## BEGIN Material

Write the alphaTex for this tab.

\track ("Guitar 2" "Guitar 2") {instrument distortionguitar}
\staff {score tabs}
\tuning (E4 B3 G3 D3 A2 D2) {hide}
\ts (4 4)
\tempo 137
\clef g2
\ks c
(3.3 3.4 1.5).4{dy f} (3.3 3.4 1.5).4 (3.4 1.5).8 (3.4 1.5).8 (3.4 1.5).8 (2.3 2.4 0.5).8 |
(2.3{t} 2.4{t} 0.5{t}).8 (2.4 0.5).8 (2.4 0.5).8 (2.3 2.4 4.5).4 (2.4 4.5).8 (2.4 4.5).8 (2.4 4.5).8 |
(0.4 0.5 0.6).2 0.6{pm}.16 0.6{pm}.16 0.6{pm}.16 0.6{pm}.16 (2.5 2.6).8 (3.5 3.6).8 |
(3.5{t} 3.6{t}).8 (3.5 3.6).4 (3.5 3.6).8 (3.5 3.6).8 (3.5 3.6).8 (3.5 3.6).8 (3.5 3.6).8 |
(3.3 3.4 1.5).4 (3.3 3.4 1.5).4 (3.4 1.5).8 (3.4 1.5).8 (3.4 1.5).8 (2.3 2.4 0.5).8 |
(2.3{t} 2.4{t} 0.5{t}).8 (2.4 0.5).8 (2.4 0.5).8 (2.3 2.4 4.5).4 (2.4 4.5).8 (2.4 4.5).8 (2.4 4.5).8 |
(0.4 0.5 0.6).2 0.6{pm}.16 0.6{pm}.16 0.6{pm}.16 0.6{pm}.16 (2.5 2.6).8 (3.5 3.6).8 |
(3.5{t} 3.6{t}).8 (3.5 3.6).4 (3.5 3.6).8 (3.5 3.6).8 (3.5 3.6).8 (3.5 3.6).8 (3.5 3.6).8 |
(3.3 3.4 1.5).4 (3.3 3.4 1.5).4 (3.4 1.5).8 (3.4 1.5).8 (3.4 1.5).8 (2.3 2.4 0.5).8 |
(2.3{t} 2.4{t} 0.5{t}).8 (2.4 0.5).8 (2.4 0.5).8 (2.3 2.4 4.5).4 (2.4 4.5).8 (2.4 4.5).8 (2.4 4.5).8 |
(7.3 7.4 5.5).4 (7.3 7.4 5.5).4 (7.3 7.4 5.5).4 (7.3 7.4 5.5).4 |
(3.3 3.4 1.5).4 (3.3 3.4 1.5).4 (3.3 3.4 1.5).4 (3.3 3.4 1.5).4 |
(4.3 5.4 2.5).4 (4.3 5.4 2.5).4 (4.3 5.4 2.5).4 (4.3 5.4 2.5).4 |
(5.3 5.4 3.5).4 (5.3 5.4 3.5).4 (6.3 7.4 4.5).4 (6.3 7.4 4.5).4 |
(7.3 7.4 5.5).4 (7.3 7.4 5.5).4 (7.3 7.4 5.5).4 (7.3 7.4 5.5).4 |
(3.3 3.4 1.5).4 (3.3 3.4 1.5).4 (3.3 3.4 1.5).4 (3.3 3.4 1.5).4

## END Material

Rewrite these lines with "Guitar 2" replaced by "Rhythm Guitar" at every occurrence, keeping everything else identical.

Write the alphaTex for this tab.

\track ("Rhythm Guitar" "Rhythm Guitar") {instrument distortionguitar}
\staff {score tabs}
\tuning (E4 B3 G3 D3 A2 D2) {hide}
\ts (4 4)
\tempo 137
\clef g2
\ks c
(3.3 3.4 1.5).4{dy f} (3.3 3.4 1.5).4 (3.4 1.5).8 (3.4 1.5).8 (3.4 1.5).8 (2.3 2.4 0.5).8 |
(2.3{t} 2.4{t} 0.5{t}).8 (2.4 0.5).8 (2.4 0.5).8 (2.3 2.4 4.5).4 (2.4 4.5).8 (2.4 4.5).8 (2.4 4.5).8 |
(0.4 0.5 0.6).2 0.6{pm}.16 0.6{pm}.16 0.6{pm}.16 0.6{pm}.16 (2.5 2.6).8 (3.5 3.6).8 |
(3.5{t} 3.6{t}).8 (3.5 3.6).4 (3.5 3.6).8 (3.5 3.6).8 (3.5 3.6).8 (3.5 3.6).8 (3.5 3.6).8 |
(3.3 3.4 1.5).4 (3.3 3.4 1.5).4 (3.4 1.5).8 (3.4 1.5).8 (3.4 1.5).8 (2.3 2.4 0.5).8 |
(2.3{t} 2.4{t} 0.5{t}).8 (2.4 0.5).8 (2.4 0.5).8 (2.3 2.4 4.5).4 (2.4 4.5).8 (2.4 4.5).8 (2.4 4.5).8 |
(0.4 0.5 0.6).2 0.6{pm}.16 0.6{pm}.16 0.6{pm}.16 0.6{pm}.16 (2.5 2.6).8 (3.5 3.6).8 |
(3.5{t} 3.6{t}).8 (3.5 3.6).4 (3.5 3.6).8 (3.5 3.6).8 (3.5 3.6).8 (3.5 3.6).8 (3.5 3.6).8 |
(3.3 3.4 1.5).4 (3.3 3.4 1.5).4 (3.4 1.5).8 (3.4 1.5).8 (3.4 1.5).8 (2.3 2.4 0.5).8 |
(2.3{t} 2.4{t} 0.5{t}).8 (2.4 0.5).8 (2.4 0.5).8 (2.3 2.4 4.5).4 (2.4 4.5).8 (2.4 4.5).8 (2.4 4.5).8 |
(7.3 7.4 5.5).4 (7.3 7.4 5.5).4 (7.3 7.4 5.5).4 (7.3 7.4 5.5).4 |
(3.3 3.4 1.5).4 (3.3 3.4 1.5).4 (3.3 3.4 1.5).4 (3.3 3.4 1.5).4 |
(4.3 5.4 2.5).4 (4.3 5.4 2.5).4 (4.3 5.4 2.5).4 (4.3 5.4 2.5).4 |
(5.3 5.4 3.5).4 (5.3 5.4 3.5).4 (6.3 7.4 4.5).4 (6.3 7.4 4.5).4 |
(7.3 7.4 5.5).4 (7.3 7.4 5.5).4 (7.3 7.4 5.5).4 (7.3 7.4 5.5).4 |
(3.3 3.4 1.5).4 (3.3 3.4 1.5).4 (3.3 3.4 1.5).4 (3.3 3.4 1.5).4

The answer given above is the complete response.